More information on the Ford Business Plan

By Terry Bresnihan, FCN

Ford Motor Company unveiled a critical and comprehensive plan for its North American automotive operations on Monday and vowed to restore the region's profitability by 2008.

The plan, called Way Forward, stresses stronger and more focused Ford, Lincoln and Mercury brands, achieving a competitive fixed-cost structure and fostering an environment of innovation.

"The automotive market in North America is rapidly becoming as crowded and fragmented as other global markets," said Bill Ford, chairman and Chief Executive Officer. "To meet this challenge, we are acting with speed to strengthen the Ford, Lincoln and Mercury brands, deliver the innovation customers demand and create a business structure for us to compete, and win, in this era of global competition."

Ford and other company executives reviewed the company's business and outlined the Way Forward plan in a global presentation to employees via Web cast and the FCN broadcast network. Also on hand for the presentations at the company's Dearborn Product Development Center were hundreds of media and industry analysts.

Ford noted that the company was solidly profitable overall in 2005, growing in most markets around the world and expected to be profitable again this year. However, the company also disclosed its North American automotive operations would remain unprofitable in 2006, which would bring about a loss overall for the company's global automotive business.

"We must be guided by our long-term goals of building our brands, satisfying customers, developing strong products, accelerating innovation and, most importantly, producing a sustainable profit from our automotive business," Ford said.

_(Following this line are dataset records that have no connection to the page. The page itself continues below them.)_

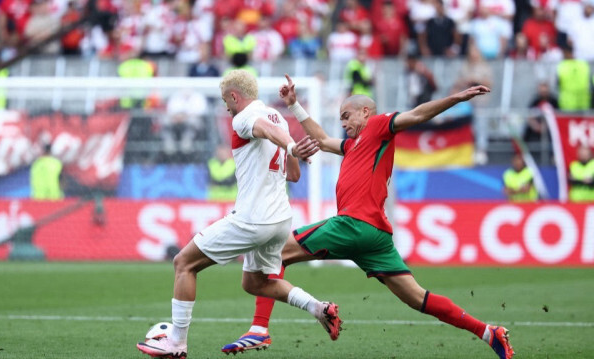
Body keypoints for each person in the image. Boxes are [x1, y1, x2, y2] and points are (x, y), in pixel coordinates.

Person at [221, 74, 515, 359]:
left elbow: (416, 115)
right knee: (418, 298)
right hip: (376, 237)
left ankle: (260, 327)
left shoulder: (379, 125)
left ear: (365, 112)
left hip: (353, 225)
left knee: (275, 253)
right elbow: (322, 140)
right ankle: (489, 332)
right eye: (341, 119)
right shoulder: (352, 146)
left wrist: (456, 98)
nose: (344, 123)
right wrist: (295, 106)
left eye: (347, 116)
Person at [136, 70, 342, 359]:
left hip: (253, 218)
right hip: (280, 219)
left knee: (183, 263)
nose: (225, 107)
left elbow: (263, 129)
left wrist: (292, 145)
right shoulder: (278, 117)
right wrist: (291, 148)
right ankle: (319, 308)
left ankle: (177, 343)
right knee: (254, 283)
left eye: (225, 100)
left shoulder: (245, 117)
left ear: (235, 96)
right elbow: (293, 174)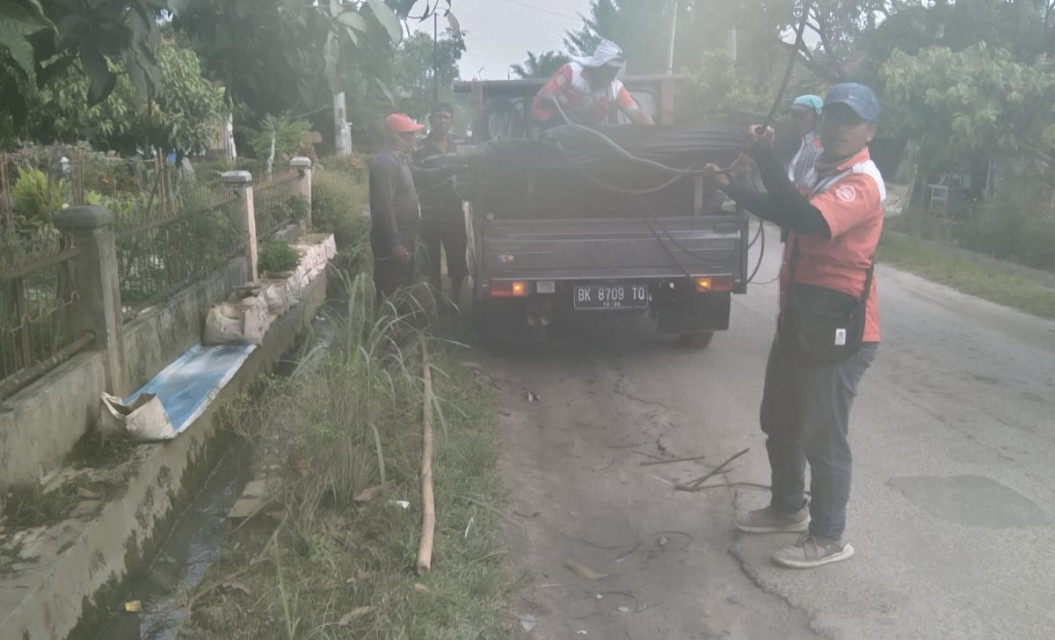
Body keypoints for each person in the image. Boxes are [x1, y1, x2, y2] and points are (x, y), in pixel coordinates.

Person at [703, 83, 885, 569]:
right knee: (780, 420)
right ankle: (787, 509)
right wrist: (731, 188)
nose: (841, 127)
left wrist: (764, 157)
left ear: (871, 130)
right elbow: (782, 208)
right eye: (835, 117)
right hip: (800, 321)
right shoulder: (822, 170)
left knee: (823, 436)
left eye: (853, 120)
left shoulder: (862, 181)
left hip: (839, 330)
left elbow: (805, 220)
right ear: (823, 122)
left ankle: (828, 535)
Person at [413, 103, 469, 305]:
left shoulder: (461, 145)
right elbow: (418, 179)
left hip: (454, 213)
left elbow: (469, 173)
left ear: (451, 121)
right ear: (431, 120)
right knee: (431, 263)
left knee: (457, 260)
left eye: (446, 117)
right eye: (439, 117)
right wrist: (449, 173)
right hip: (429, 215)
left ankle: (454, 299)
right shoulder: (419, 149)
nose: (442, 121)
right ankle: (437, 301)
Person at [531, 39, 655, 127]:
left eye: (614, 70)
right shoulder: (571, 72)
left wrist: (655, 134)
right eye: (608, 69)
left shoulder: (616, 89)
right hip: (554, 127)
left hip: (587, 134)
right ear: (598, 66)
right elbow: (544, 96)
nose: (611, 75)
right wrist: (556, 98)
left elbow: (637, 114)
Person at [370, 113, 424, 300]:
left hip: (404, 236)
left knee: (402, 286)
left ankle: (399, 326)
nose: (415, 138)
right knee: (390, 289)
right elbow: (384, 208)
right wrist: (395, 243)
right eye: (411, 135)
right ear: (397, 138)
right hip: (393, 241)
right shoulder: (385, 164)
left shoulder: (399, 160)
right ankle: (389, 329)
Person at [787, 94, 824, 191]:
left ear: (818, 117)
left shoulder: (820, 148)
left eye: (802, 115)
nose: (797, 120)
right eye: (794, 115)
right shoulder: (800, 143)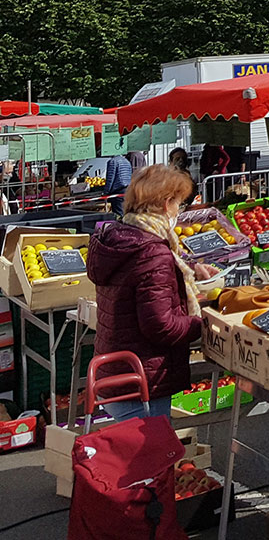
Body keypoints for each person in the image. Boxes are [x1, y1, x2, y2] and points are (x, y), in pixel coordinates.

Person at [87, 164, 212, 422]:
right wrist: (202, 324)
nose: (179, 210)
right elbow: (160, 324)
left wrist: (189, 268)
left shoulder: (120, 237)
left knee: (133, 455)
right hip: (143, 379)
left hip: (117, 370)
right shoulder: (152, 251)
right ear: (167, 204)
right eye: (179, 203)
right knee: (148, 457)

One way Ford will move forward is by utilizing the advantages of a worldwide company, said Jim Padilla, president and Chief Operating Officer. "It's … important to understand that Ford as an enterprise will continue to focus on maximizing our global synergies – synergies that will create more new products, more flexible plants, common processes, lower investments. Economies of scale will deliver more new products faster from all our markets and all our brands."

Mark Fields, executive vice president and President of The Americas, detailed specifics of the Way Forward plan, including actions related to the brands, product investment, material costs, marketing initiatives and capacity and employment.

Fields said Ford could stabilize market share and ultimately grow share in North America by making customers central to the company's business model.

" T his clear view of the customer and our brands also improves product quality, as well as the quality of the selling process with straightforward pricing that is clear and simple," Fields said. "It leads to improvements in our cost structure and capacity. And it will unlock the talents and energy of the entire Ford team through bold leadership."

Fields, too, said Ford will leverage its global scale to achieve timing and development costs to rival the company's best competition and ensure adequate funding for broad and aggressive product plans. Included in those plans are more hybrids and increased investment in small cars, while defending leadership in trucks and continuing the company's new momentum on the car side of the business.

Ford also outlined plans for major improvement in its cost structure, including material cost reductions of at least $6 billion after new product costs by 2010 and significantly lower fixed costs.

The company has previously announced plans to reduce salary-related costs by 10 percent, or the equivalent of 4,000 positions, by the end of the first quarter. This is in addition to earlier salaried cost actions.

On the plant side, Fields noted that Ford is running its North American facilities at about three-quarters of capacity, which he called unsustainable. " Obviously, this has significant implications for our labor force," he said. "It’s something we knew we would have to address honestly and with sensitivity to the impact on Ford employees and their families. Our pledge is to address those challenges in full collaboration with our union partners."

Fields said the company will idle and eventually close 14 North American manufacturing facilities by 2012, including seven vehicle assembly plants. This does not include any Automotive Components Holdings actions related to the Visteon deal or any plans announced in the 2002 restructuring.

"These actions will reduce our assembly capacity by 1.2 million units, or 26 percent, by the end of 2008," Fields said. "That will help us improve our assembly capacity utilization rate dramatically."

The actions are expected to reduce plant employment, both hourly and salaried, by 25,000 to 30,000 positions over the 2006-2012 period.

"These cuts are a painful last resort and I'm deeply mindful of their impact," Ford said. "They're going to affect many lives, many families and communities, and we're going to do everything we reasonably can to ease the burdens."

Fields said hundreds of Ford employees have inputted to the Way Forward plan directly and more than 4,000 suggestions have been received from others in North America.

"The comprehensive nature of our plan requires a long-term perspective," he said. "We know it will take time, and we know it will be tough."

Fields also, however, endeavored to instill confidence. "Rest assured, our Way Forward is not a retrenchment," he said. "It's about taking back our future. Cutting our own path. Having a clear point of view, and being bold, American and innovative."